When the Beatnuts first dropped the Intoxicated Demons EP in 1993, it was instantly certified classic, but it was almost completely overshadowed by Wu-Tang, Dr. Dre and Snoop. More than a decade later, their seventh album, Milk Me, marks the return of their Latin-funk-driven production. All the while, the Beatnuts have remained dependable, guaranteed to provide club bangers to make even the most rhythmically disadvantaged get their eagle on.

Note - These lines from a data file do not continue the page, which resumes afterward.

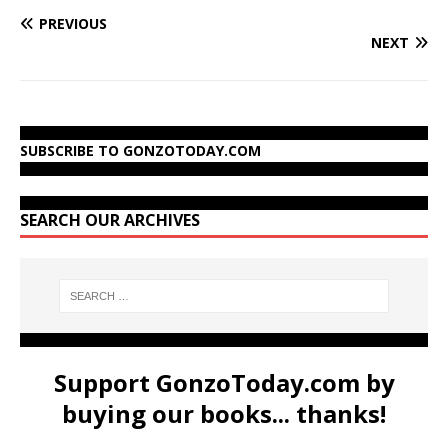
PREVIOUS
NEXT
SUBSCRIBE TO GONZOTODAY.COM
SEARCH OUR ARCHIVES
Support GonzoToday.com by
buying our books... thanks!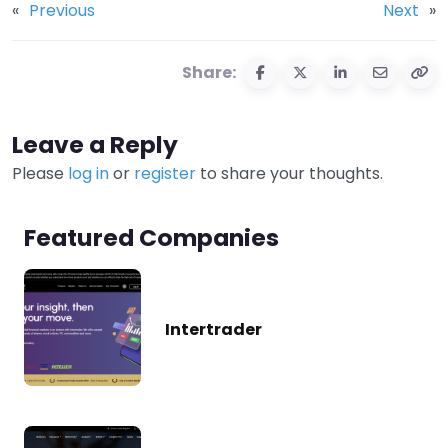
«
Previous
Next
»
Share:
Leave a Reply
Please
log in
or
register
to share your thoughts.
Featured Companies
Intertrader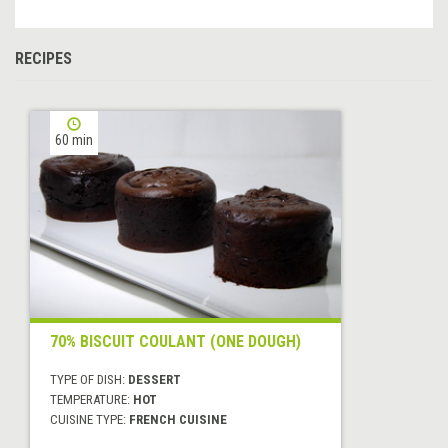
RECIPES
60 min
70% BISCUIT COULANT (ONE DOUGH)
TYPE OF DISH:
DESSERT
TEMPERATURE:
HOT
CUISINE TYPE:
FRENCH CUISINE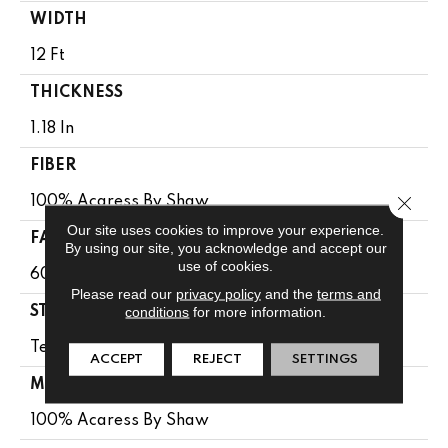
WIDTH
12 Ft
THICKNESS
1.18 In
FIBER
Close 
100% Acaress By Shaw
Our site uses cookies to improve your experience.
FACE WEIGHT
By using our site, you acknowledge and accept our
use of cookies.
60 Oz/yd²
Please read our
privacy policy
and the
terms and
conditions
for more information.
STYLE
Texture
ACCEPT
REJECT
SETTINGS
MATERIAL
100% Acaress By Shaw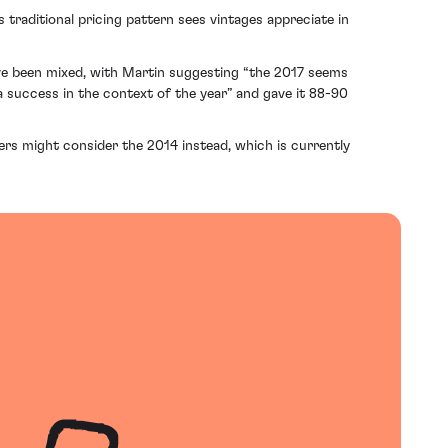
traditional pricing pattern sees vintages appreciate in
ave been mixed, with Martin suggesting “the 2017 seems
 success in the context of the year” and gave it 88-90
yers might consider the 2014 instead, which is currently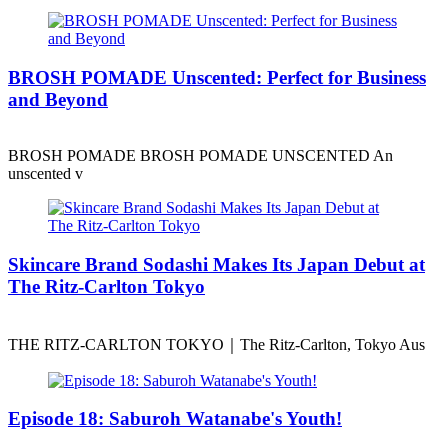
BROSH POMADE Unscented: Perfect for Business
and Beyond
BROSH POMADE BROSH POMADE UNSCENTED An
unscented v
Skincare Brand Sodashi Makes Its Japan Debut at
The Ritz-Carlton Tokyo
THE RITZ-CARLTON TOKYO｜The Ritz-Carlton, Tokyo Aus
Episode 18: Saburoh Watanabe's Youth!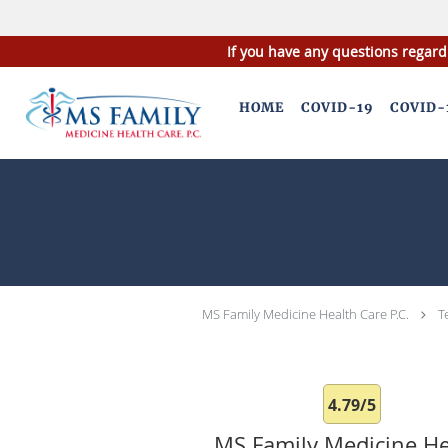
If you have any questions regard
Skip to main content
HOME
COVID-19
COVID-
MS Family Medicine Health Care P.C.
T
4.79/5
MS Family Medicine He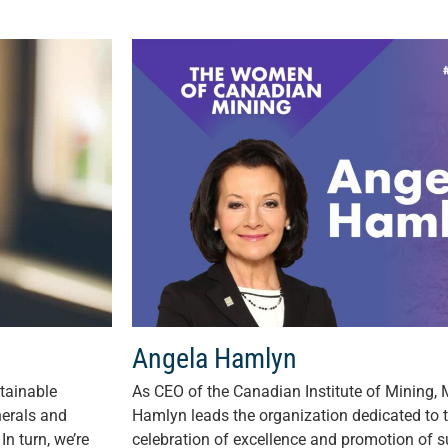
Angela Hamlyn
tainable
As CEO of the Canadian Institute of Mining,
nerals and
Hamlyn leads the organization dedicated to
In turn, we’re
celebration of excellence and promotion of su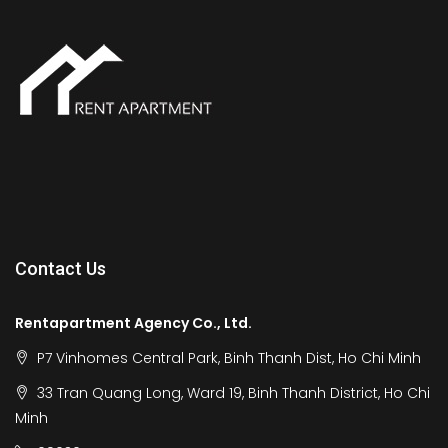
Contact Us
Rentapartment Agency Co., Ltd.
P7 Vinhomes Central Park, Binh Thanh Dist, Ho Chi Minh
33 Tran Quang Long, Ward 19, Binh Thanh District, Ho Chi
Minh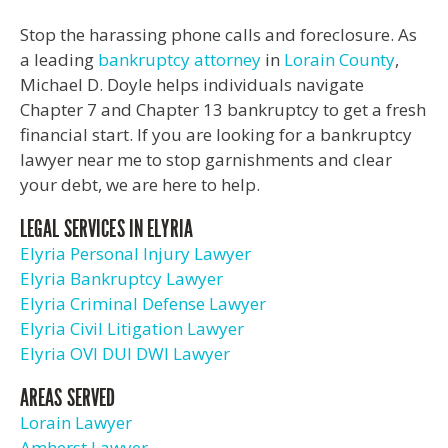
Stop the harassing phone calls and foreclosure. As
a leading
bankruptcy attorney
in
Lorain County
,
Michael D. Doyle helps individuals navigate
Chapter 7 and Chapter 13 bankruptcy to get a fresh
financial start. If you are looking for a bankruptcy
lawyer near me to stop garnishments and clear
your debt, we are here to help.
LEGAL SERVICES IN ELYRIA
Elyria Personal Injury Lawyer
Elyria Bankruptcy Lawyer
Elyria Criminal Defense Lawyer
Elyria Civil Litigation Lawyer
Elyria OVI DUI DWI Lawyer
AREAS SERVED
Lorain Lawyer
Amherst Lawyer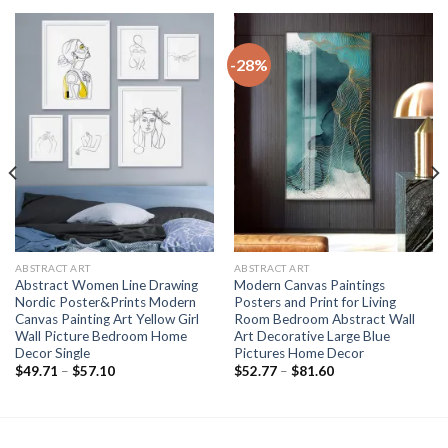
-28%
ABSTRACT ART
ABSTRACT ART
Abstract Women Line Drawing
Modern Canvas Paintings
Nordic Poster&Prints Modern
Posters and Print for Living
Canvas Painting Art Yellow Girl
Room Bedroom Abstract Wall
Wall Picture Bedroom Home
Art Decorative Large Blue
Decor Single
Pictures Home Decor
Price
Price
$
49.71
–
$
57.10
$
52.77
–
$
81.60
range:
range:
$49.71
$52.77
through
through
$57.10
$81.60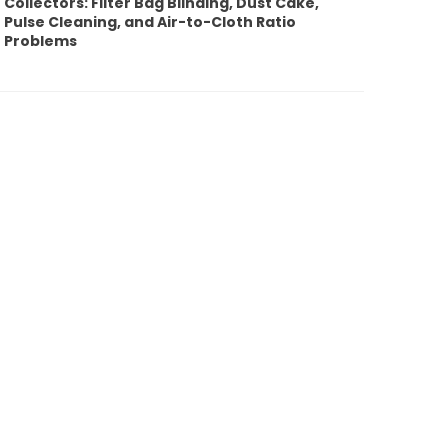
Collectors: Filter Bag Blinding, Dust Cake,
Pulse Cleaning, and Air-to-Cloth Ratio
Problems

The main draw of any Beatnuts album is the production of JuJu and Psycho Les, but funk-inspired tracks don't move asses, or units, like they used to. Love it or hate it, right now hip-hop production is all about that crunk juice. So the Beatnuts are at a crossroads: Do they choose the southern-fried route or stick to their guns and maintain their classic sound? Seems the Beatnuts refused to alter their script and fold to industry pressures, but Milk Me fails to innovate and meet the high standards they've previously set.
Still, it ain't a proper Beatnuts album without a bass-thumping lead single, this time the appropriately titled "Hot." Here, the Beatnuts reunite with Greg Nice, who flips a simple yet infectious hook. On "Find Us (In the Back of the Club)," R&B crooner Akon joins the Beatnuts on a beat that is best described as combination of the Jefferson's theme song and Busta Rhymes's "Make it Clap." But these tracks are the standouts; the rest of the album fails to leave a lasting impression.
Established groups like the Beatnuts are left with a tough choice: remain true to their roots or progressively adapt their style to fit trends. My hope is that Milk Me is just a minor bump in the road, not a signal of a downward trend.